I am working on a small text editor project and want to add basic syntax highlighting for a couple of languages (Java, XML..just to name a few). As a learning experience I wanted to add one of the popular or non popular Java lexer parser.
What project do you recommend. Antlr is probably the most well known, but it seems pretty complex and heavy.
Here are the option that I know of.
- Antlr
- Ragel (yes, it can generate Java source for processing input)
- Do it yourself (I guess I could write a simple token parser and highlight the source code).
ANTLR may seem complex and heavy but you don't need to use all of the functionality that it includes; it's nicely layered. I'm a big fan of using it to develop parsers. For starters, you can use the excellent ANTLRWorks to visualize and test the grammars that you are creating. It's really nice to be able to watch it capture tokens, build parse trees and step through the process.

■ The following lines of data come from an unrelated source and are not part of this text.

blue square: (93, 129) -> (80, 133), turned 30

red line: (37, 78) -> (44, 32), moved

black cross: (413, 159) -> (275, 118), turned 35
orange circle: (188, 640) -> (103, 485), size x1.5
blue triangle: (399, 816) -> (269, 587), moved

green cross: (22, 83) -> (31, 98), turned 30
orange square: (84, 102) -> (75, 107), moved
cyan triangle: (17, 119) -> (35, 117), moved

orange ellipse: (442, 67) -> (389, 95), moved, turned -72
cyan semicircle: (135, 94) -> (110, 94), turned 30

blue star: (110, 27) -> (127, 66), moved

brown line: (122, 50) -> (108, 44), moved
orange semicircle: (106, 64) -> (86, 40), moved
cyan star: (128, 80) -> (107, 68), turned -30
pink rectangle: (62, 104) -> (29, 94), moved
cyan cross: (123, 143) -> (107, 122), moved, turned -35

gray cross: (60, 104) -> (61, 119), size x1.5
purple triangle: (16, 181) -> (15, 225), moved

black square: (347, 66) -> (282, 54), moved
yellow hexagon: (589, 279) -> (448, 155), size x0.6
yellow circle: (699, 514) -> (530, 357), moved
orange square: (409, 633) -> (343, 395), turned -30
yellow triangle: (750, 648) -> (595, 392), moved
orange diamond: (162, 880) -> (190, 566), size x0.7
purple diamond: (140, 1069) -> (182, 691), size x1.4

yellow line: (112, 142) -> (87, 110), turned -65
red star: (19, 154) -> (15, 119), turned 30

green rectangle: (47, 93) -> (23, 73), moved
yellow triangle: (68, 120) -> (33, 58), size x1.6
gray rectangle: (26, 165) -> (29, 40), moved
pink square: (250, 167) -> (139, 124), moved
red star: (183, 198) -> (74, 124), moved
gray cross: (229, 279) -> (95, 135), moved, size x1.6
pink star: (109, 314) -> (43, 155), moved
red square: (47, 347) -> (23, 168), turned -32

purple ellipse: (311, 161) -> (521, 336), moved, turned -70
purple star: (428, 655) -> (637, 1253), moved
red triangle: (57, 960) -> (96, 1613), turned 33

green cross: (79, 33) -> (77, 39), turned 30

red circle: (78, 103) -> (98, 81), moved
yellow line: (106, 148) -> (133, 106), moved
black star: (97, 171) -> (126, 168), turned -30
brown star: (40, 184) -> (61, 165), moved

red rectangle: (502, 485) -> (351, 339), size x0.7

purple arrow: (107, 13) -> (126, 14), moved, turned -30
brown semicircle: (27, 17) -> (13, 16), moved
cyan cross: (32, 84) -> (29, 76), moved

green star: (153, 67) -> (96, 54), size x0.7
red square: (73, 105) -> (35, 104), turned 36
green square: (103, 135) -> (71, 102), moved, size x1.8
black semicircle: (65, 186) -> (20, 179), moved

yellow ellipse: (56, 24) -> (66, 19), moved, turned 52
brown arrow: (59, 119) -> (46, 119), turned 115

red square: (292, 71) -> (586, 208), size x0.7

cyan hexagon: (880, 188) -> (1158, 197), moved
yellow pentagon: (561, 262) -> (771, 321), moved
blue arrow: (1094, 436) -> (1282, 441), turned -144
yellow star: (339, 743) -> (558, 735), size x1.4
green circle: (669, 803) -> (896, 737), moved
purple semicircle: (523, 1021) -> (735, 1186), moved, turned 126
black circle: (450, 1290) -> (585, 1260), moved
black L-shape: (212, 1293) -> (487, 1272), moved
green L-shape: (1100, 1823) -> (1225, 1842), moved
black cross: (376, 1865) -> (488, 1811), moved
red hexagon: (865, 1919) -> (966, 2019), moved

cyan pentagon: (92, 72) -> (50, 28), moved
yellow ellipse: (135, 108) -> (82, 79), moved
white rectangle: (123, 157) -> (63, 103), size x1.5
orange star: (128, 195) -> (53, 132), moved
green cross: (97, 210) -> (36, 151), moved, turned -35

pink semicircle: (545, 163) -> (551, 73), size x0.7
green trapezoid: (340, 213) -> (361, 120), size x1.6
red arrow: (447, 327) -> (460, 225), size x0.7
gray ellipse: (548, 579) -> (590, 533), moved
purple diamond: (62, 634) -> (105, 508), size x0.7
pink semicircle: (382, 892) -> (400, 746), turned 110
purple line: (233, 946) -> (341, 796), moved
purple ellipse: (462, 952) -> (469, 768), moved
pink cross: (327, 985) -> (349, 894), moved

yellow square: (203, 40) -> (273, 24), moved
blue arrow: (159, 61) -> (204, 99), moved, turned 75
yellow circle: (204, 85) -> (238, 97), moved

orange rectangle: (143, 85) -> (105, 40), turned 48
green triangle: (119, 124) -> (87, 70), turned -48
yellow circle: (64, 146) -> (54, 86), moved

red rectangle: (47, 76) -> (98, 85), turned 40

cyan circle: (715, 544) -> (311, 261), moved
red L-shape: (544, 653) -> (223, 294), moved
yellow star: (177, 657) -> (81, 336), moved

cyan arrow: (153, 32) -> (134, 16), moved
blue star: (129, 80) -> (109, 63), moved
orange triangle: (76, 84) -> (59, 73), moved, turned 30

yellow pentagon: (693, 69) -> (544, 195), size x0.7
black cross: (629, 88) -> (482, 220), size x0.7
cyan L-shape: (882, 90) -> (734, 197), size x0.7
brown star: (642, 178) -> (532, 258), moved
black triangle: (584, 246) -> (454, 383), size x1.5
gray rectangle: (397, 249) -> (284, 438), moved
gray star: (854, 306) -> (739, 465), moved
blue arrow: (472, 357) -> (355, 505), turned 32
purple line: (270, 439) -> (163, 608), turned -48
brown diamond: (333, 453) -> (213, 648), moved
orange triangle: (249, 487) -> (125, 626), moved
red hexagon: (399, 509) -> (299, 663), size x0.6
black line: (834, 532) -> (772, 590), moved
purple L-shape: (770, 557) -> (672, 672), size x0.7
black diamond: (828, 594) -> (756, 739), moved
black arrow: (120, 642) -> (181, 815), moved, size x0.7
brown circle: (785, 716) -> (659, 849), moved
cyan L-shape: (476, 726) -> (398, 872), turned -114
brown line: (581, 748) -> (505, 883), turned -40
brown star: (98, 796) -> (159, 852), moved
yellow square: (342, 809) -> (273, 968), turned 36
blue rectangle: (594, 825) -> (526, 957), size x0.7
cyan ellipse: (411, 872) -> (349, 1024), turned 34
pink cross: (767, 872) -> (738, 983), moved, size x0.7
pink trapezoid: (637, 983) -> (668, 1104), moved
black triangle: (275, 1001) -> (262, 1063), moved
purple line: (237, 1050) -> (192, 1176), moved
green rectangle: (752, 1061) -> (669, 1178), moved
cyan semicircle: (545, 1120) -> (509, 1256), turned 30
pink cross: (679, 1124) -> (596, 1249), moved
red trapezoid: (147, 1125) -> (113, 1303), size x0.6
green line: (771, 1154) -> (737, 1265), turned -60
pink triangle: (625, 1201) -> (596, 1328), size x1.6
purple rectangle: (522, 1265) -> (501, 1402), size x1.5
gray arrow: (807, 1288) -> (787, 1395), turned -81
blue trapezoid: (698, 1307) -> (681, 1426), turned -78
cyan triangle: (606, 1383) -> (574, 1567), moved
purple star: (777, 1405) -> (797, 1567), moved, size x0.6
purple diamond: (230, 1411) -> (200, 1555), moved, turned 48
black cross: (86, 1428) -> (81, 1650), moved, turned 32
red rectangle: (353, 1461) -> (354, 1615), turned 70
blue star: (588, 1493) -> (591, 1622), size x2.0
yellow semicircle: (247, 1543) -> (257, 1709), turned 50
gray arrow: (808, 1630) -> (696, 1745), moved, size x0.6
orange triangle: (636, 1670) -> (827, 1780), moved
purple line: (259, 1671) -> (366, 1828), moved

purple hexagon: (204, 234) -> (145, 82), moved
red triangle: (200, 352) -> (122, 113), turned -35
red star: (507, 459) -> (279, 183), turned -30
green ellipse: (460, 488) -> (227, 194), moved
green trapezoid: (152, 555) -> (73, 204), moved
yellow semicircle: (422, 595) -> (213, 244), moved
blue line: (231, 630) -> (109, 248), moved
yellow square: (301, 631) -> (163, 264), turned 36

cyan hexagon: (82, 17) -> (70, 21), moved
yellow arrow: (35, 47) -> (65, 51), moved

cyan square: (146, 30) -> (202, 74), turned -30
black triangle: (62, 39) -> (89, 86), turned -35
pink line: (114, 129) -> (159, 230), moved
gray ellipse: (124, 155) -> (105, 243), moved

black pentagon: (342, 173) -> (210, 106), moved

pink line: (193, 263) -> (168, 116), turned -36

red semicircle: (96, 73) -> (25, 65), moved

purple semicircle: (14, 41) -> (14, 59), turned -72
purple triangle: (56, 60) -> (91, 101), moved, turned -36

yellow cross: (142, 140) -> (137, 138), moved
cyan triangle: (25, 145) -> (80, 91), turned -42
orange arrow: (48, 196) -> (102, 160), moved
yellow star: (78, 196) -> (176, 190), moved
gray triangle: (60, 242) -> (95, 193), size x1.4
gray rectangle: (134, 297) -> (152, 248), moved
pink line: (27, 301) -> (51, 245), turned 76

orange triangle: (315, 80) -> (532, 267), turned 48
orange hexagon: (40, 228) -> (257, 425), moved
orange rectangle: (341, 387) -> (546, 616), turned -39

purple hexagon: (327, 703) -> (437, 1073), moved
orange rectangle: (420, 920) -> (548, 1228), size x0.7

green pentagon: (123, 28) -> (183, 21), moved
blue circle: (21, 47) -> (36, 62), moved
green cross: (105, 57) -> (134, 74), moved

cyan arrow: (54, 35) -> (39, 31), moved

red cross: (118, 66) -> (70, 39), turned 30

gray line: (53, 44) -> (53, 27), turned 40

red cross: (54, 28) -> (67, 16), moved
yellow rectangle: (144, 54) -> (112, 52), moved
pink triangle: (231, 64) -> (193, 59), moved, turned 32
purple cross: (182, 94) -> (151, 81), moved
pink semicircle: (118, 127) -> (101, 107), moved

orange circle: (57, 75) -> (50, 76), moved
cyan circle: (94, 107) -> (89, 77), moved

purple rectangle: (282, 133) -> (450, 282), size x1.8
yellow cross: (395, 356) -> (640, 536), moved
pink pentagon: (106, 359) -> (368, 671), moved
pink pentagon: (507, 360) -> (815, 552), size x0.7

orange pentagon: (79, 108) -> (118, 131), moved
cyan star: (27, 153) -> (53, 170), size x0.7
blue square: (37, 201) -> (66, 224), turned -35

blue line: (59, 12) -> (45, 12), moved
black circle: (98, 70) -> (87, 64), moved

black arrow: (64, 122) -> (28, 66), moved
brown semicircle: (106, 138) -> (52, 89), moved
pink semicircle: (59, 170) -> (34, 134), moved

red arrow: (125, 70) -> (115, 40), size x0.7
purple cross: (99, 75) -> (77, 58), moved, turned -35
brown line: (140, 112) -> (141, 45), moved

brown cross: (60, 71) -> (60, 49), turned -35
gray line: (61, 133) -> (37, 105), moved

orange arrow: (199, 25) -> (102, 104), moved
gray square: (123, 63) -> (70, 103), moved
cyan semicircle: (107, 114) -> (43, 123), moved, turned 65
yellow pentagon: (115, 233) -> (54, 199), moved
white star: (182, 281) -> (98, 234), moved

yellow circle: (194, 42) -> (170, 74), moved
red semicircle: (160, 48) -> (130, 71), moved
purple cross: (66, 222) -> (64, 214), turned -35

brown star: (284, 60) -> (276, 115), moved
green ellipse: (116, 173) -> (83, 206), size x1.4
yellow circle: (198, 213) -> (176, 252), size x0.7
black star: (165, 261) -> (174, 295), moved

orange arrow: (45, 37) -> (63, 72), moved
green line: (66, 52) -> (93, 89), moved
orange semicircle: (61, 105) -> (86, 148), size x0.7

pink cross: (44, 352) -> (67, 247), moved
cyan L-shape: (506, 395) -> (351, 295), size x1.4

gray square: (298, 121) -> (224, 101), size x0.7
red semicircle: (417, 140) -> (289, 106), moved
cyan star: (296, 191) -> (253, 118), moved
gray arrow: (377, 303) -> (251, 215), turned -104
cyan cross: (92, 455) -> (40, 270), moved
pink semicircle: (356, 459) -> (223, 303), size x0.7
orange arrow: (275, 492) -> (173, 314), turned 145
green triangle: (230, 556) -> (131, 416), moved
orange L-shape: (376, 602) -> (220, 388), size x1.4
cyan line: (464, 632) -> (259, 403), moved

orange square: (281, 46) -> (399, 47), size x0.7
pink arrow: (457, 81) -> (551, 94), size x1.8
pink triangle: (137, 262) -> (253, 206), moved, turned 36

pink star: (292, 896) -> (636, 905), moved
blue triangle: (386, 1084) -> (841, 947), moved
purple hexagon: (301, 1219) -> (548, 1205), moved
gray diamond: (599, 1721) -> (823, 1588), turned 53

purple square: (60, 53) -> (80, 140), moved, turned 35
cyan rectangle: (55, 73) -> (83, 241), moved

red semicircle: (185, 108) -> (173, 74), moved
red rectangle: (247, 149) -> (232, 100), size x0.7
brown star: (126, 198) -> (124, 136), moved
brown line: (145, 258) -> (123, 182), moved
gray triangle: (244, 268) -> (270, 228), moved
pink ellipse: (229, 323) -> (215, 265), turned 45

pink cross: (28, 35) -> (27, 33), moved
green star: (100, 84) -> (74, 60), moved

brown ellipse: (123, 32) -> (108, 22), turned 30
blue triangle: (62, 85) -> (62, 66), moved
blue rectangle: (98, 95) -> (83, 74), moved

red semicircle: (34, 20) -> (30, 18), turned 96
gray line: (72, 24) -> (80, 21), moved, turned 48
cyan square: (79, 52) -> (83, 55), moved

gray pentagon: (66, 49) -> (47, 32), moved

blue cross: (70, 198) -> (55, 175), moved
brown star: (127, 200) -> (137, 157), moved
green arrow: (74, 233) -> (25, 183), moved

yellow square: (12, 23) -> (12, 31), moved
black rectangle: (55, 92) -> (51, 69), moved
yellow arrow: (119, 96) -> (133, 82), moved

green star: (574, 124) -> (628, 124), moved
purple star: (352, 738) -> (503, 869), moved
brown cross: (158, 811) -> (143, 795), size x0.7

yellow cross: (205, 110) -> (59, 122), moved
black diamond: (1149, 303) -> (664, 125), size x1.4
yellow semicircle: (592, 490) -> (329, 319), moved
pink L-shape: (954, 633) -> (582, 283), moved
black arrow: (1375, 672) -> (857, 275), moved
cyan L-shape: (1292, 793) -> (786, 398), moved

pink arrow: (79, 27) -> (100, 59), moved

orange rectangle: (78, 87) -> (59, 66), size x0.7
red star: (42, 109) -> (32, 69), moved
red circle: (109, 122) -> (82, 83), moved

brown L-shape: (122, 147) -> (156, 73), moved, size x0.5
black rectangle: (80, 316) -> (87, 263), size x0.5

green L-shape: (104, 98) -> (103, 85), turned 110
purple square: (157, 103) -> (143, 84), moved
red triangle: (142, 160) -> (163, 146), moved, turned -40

For your text editor project, I would check out filter grammars, which might suit your needs nicely. For filter grammars you don't need to specify the entire lexical structure of your language, only the parts that you care about (i.e. need to highlight, color or index) and you can always add in more until you can handle a whole language.
ANTLR is the way to go. I would not build it by hand. You'll also find if you look around on the ANTLR web site that grammars are available for Java, XML, etc.
ANTLR or JavaCC would be the two I know. I'd recommend ANTLR first.
Google code has new project acacia-lex. Written by myself, it seems simple (so far) java lexer using javax annotations.
JLex and CUP are decent lexer and parser generators, respectively. I'm currently using both to develop a simple scripting language for a project I'm working on.
I've done it with JFlex before and was quite satisfied with it. But the language I was highlighting was simple enough that I didn't need a parser generator, so your mileage may vary.